Monday, June 18, 2007

Rodenbach

I recently discovered the joy of Flemish sour ale. That's some damn fine beer.

Sunday, June 17, 2007

The Genome Is Miscellaneous

Hopefully by now you have read David Weinberger's Everything Is Miscellaneous: The Power of the New Digital Disorder. It's quite an interesting and absorbing read, one of those books that makes you look at the world just a bit differently. I seem to be doing that an awful lot lately, finding unexpected applications of Weinberger's thesis all over the place. The latest? The human genome!

The ENCODE Project just published its findings from a detailed investigation of 1% of the human genome, and it looks like it's waaaaaaaaaay more complex and interesting than we thought. There's the main article (DOI: 10.1038/nature05874) in the current issue of the journal Nature, and a whole slew of additional articles in this month's Genome Research. I've been working through Gerstein, et al.'s What is a gene, post-ENCODE? History and updated definition (DOI: 10.1101/gr.6339607) for a very absorbing look at how our notion of a "gene" has changed dramatically in the years since Mendel and his peas, and where our understanding of "gene" stands in light of this exciting new data from ENCODE.

It looks like the genome, far from being a nicely organized library of genetic building blocks, is a messy snarl of bits of coding DNA, all mixed up together in a pile. There is of course some physical structure to it all, but it seems pretty well jumbled up; the parts of a gene don't even need to be on the same chromosome. It reminded me of Weinberger's big miscellaneous pile, into which all our information goes, waiting to be organized by users and searchers according to their needs and desires. In the Miscellaneous Genome, the users and searchers are the complex regulatory networks of the cell, which seek out and assemble the bits they need to create the machinery and processes of life. They know how to read the genomic metadata that we are trying to grasp; once we can read the metadata, we'll be able to sift through the Miscellaneous Genome with ease.

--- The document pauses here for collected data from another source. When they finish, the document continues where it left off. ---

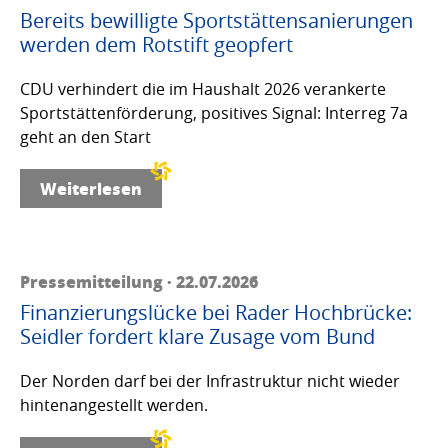
Bereits bewilligte Sportstättensanierungen
werden dem Rotstift geopfert
CDU verhindert die im Haushalt 2026 verankerte
Sportstättenförderung, positives Signal: Interreg 7a
geht an den Start
Weiterlesen
Pressemitteilung · 22.07.2026
Finanzierungslücke bei Rader Hochbrücke:
Seidler fordert klare Zusage vom Bund
Der Norden darf bei der Infrastruktur nicht wieder
hintenangestellt werden.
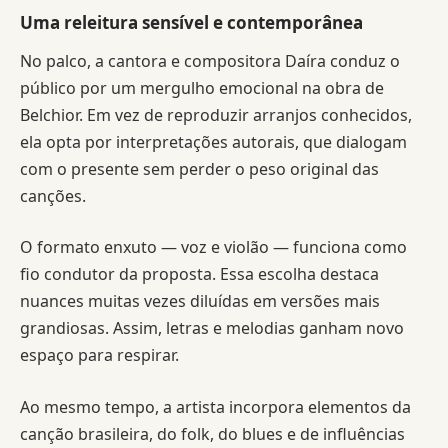
Uma releitura sensível e contemporânea
No palco, a cantora e compositora Daíra conduz o
público por um mergulho emocional na obra de
Belchior. Em vez de reproduzir arranjos conhecidos,
ela opta por interpretações autorais, que dialogam
com o presente sem perder o peso original das
canções.
O formato enxuto — voz e violão — funciona como
fio condutor da proposta. Essa escolha destaca
nuances muitas vezes diluídas em versões mais
grandiosas. Assim, letras e melodias ganham novo
espaço para respirar.
Ao mesmo tempo, a artista incorpora elementos da
canção brasileira, do folk, do blues e de influências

Go read the book; go read the articles. Good stuff.

Tuesday, June 12, 2007

Postgres 8.2.4 Segmentation Fault on Mac OS X

I've been having an annoying segmentation fault with the recent install of PostgreSQL on Mac OS X. This happens whenever I quit psql after changing to a different database.

psql(336) malloc: *** error for object 0x1811000: incorrect checksum for freed object - object was probably modified after being freed, break at szone_error to debug
psql(336) malloc: *** set a breakpoint in szone_error to debug
Segmentation fault


Looks like others have run into this as well:
http://www.entropy.ch/phpbb2/viewtopic.php?p=10266
http://archives.postgresql.org/pgsql-hackers/2006-11/msg00331.php

Apparently it has something to do with readline libraries.... not sure exactly what, though. It's not a deal-breaker or anything, just annoying.

Sunday, June 10, 2007

Concatenating PDFs

A while back I downloaded the Basic Cryptanalysis Army Field Manual from the University of Michigan. The manual is available as a PDF-per-chapter, but I'd like to have the entire manual as one complete PDF.

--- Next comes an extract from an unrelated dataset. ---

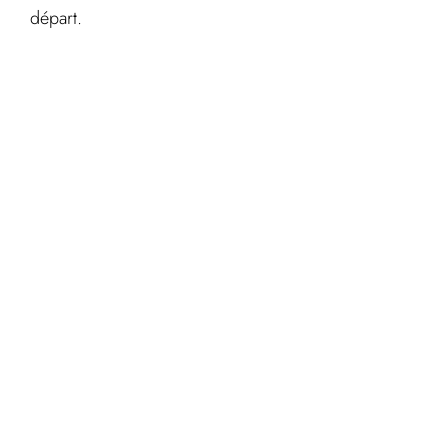
départ.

Then I found out that Mac OS X already has this capability. With a pointer from this site I put together this command to create my single PDF:

/System/Library/Automator/Combine\ PDF\ Pages.action/Contents/Resources/join.py -o military_cryptanalysis.pdf toc.pdf pref.pdf intro.pdf ch1.pdf ch2.pdf ch3.pdf ch4.pdf ch5.pdf ch6.pdf ch7.pdf ch8.pdf ch9.pdf ch10.pdf ch11.pdf ch12.pdf ch13.pdf ch14.pdf ch15.pdf appa.pdf appb.pdf appc.pdf appd.pdf appe.pdf appf.pdf gloss.pdf ref.pdf index.pdf

The resulting PDF is rather large (~31MB), so it seems that there could be some compression to be done. But, the point is you can concatenate PDFs easily right out of the box with OS X.